Nearly 12,000 non-residential ratepayers will get some relief from the property tax shifts Calgary’s sliding downtown office values triggered this year. Earlier this week, Calgary Council approved a $131-million tax credit scheme, which promises qualifying properties a rebate of at least 10 per cent of 2019 property taxes.
City analysts calculate that a non-residential property with an assessed value of $5 million would have faced a tax increase of more than $10,000 attributable solely to the tax shift. Calgary’s coincidental business tax consolidation process — phasing out a separate business tax bill and levying a single property tax bill — further complicates the issue.

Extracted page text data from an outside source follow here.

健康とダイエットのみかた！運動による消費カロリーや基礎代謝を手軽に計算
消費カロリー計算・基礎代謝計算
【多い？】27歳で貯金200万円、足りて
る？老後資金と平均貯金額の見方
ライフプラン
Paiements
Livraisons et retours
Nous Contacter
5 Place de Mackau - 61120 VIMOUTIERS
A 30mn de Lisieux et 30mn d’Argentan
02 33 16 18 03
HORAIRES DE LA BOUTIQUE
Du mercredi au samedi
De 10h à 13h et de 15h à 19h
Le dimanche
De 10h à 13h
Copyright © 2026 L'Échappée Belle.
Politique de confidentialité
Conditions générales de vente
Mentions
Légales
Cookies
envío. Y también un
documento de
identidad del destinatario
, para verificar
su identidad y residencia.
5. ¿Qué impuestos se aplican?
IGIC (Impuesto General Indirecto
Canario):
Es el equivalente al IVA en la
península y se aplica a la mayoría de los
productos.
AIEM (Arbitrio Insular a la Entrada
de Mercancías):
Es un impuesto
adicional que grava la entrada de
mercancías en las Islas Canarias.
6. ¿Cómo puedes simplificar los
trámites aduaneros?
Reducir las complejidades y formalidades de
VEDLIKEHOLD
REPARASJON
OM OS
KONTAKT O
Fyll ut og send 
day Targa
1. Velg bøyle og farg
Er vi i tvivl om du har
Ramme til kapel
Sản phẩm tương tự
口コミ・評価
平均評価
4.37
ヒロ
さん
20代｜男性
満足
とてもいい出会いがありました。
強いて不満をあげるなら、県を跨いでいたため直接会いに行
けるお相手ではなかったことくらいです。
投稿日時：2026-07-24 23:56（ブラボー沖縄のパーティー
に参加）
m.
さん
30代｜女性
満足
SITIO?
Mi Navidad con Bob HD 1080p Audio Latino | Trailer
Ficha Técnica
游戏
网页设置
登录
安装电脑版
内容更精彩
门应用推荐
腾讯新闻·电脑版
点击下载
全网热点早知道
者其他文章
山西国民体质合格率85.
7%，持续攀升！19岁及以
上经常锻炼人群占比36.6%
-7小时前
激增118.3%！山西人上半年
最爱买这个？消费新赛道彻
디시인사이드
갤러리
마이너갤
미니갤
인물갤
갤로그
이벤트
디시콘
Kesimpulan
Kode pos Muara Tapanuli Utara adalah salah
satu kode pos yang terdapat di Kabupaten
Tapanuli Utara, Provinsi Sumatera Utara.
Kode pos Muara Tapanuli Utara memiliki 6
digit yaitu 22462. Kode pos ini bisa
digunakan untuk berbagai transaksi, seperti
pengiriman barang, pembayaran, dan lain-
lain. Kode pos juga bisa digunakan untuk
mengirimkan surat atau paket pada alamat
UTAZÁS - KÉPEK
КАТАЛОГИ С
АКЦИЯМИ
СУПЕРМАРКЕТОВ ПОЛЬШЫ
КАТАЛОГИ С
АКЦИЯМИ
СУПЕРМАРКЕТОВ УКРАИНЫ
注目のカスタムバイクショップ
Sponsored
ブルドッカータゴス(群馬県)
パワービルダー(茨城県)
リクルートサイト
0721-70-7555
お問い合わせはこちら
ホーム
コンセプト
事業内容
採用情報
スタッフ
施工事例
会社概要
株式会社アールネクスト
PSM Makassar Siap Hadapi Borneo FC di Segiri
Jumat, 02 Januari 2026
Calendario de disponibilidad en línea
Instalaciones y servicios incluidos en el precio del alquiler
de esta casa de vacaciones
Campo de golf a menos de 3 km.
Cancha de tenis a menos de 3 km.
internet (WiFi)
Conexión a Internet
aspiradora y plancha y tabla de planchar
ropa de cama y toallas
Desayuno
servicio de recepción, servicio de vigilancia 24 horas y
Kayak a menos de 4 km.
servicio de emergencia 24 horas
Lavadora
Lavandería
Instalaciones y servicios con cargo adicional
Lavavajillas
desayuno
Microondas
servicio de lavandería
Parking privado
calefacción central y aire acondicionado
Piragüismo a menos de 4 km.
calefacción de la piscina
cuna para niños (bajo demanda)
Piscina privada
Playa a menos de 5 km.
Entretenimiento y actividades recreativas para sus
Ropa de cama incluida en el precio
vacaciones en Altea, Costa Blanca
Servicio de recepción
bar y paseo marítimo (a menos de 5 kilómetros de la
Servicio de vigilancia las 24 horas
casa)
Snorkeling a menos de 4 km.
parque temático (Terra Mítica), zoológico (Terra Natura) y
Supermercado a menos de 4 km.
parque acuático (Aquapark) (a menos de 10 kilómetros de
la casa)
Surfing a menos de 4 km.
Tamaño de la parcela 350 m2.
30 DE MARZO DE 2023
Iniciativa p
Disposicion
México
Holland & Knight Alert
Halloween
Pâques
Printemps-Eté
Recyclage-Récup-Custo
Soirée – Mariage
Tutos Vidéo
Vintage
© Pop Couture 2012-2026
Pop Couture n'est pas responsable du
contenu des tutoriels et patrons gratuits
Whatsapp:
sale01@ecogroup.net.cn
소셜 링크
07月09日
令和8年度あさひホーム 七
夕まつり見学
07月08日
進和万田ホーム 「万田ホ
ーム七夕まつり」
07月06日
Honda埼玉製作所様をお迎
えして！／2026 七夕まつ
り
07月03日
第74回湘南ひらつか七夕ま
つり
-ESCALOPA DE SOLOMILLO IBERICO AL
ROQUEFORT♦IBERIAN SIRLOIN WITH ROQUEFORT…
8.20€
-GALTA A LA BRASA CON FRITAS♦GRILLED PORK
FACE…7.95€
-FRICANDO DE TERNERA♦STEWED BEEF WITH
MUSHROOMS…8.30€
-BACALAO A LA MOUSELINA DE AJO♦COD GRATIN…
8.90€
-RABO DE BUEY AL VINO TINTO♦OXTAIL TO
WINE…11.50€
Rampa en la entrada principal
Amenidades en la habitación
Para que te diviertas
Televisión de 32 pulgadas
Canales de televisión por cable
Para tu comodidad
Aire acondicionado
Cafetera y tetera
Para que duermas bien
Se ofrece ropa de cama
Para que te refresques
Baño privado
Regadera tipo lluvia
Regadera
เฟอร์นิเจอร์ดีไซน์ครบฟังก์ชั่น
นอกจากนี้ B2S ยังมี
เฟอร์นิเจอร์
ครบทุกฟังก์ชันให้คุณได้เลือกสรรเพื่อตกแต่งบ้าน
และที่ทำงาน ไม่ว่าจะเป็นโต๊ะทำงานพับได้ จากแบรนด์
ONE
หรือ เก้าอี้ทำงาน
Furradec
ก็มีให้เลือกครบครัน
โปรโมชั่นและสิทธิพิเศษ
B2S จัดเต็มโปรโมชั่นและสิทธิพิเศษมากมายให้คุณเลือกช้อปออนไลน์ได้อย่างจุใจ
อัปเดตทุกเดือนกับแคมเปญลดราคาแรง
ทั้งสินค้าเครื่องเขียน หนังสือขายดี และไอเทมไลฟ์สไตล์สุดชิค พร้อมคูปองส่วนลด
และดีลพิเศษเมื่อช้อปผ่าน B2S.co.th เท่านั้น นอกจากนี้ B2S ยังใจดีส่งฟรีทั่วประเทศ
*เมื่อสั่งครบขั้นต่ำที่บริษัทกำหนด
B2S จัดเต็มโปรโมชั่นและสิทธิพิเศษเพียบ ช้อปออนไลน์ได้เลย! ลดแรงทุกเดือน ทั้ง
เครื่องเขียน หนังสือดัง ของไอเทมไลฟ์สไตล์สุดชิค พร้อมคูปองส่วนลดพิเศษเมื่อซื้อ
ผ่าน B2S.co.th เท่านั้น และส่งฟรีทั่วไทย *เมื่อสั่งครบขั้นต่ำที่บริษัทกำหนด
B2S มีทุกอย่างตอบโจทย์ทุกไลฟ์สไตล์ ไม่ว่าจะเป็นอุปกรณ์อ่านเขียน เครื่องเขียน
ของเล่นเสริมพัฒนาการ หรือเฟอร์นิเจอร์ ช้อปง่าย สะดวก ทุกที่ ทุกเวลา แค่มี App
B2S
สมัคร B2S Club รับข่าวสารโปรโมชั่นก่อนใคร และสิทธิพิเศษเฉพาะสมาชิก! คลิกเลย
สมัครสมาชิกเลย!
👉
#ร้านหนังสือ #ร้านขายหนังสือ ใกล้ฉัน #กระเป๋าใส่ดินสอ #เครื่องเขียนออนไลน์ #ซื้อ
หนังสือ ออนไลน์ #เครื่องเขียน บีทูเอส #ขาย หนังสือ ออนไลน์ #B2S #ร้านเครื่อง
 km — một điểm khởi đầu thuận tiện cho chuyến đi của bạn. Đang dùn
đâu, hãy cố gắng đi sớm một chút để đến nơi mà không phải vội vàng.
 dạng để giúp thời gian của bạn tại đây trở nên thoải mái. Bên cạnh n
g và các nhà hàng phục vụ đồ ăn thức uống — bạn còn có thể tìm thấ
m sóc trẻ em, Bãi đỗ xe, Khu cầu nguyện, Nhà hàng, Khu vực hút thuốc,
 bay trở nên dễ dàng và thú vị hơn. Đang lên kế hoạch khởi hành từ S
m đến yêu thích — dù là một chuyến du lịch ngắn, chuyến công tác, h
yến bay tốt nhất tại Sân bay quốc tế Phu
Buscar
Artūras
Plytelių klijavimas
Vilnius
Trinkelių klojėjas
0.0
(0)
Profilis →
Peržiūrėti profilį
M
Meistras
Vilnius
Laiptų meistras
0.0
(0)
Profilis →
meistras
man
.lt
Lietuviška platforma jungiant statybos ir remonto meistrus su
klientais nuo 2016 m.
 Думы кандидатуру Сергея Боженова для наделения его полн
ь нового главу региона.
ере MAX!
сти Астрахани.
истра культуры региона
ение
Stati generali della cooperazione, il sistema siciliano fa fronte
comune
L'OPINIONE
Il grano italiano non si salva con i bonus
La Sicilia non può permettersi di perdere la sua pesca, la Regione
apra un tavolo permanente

Affected ratepayers were assigned an extra $250 million share of the tax burden as the assessed value of downtown office towers plummeted by about $14 billion in total. Buildings that previously accounted for 32 per cent of Calgary’s non-residential tax base, now represent about 18 per cent of assessment.
Credits will be applied to eligible tax accounts. This is the third consecutive year Council has moved to cushion the tax shift. Tax increases were capped at 5 per cent above the previous year’s level in both 2017 and 2018. However, the City defines that as separate one-time programs rather than a continuing initiative.
In addition, the combined tax rate on non-residential properties dropped 3.07 per cent from the 2018 level when Council approved 2019 property tax rates in early April. At the same time, the residential property tax rate increased 3.45 per cent from the previous year. That equates to an extra $105 on a residential property valued at $475,000.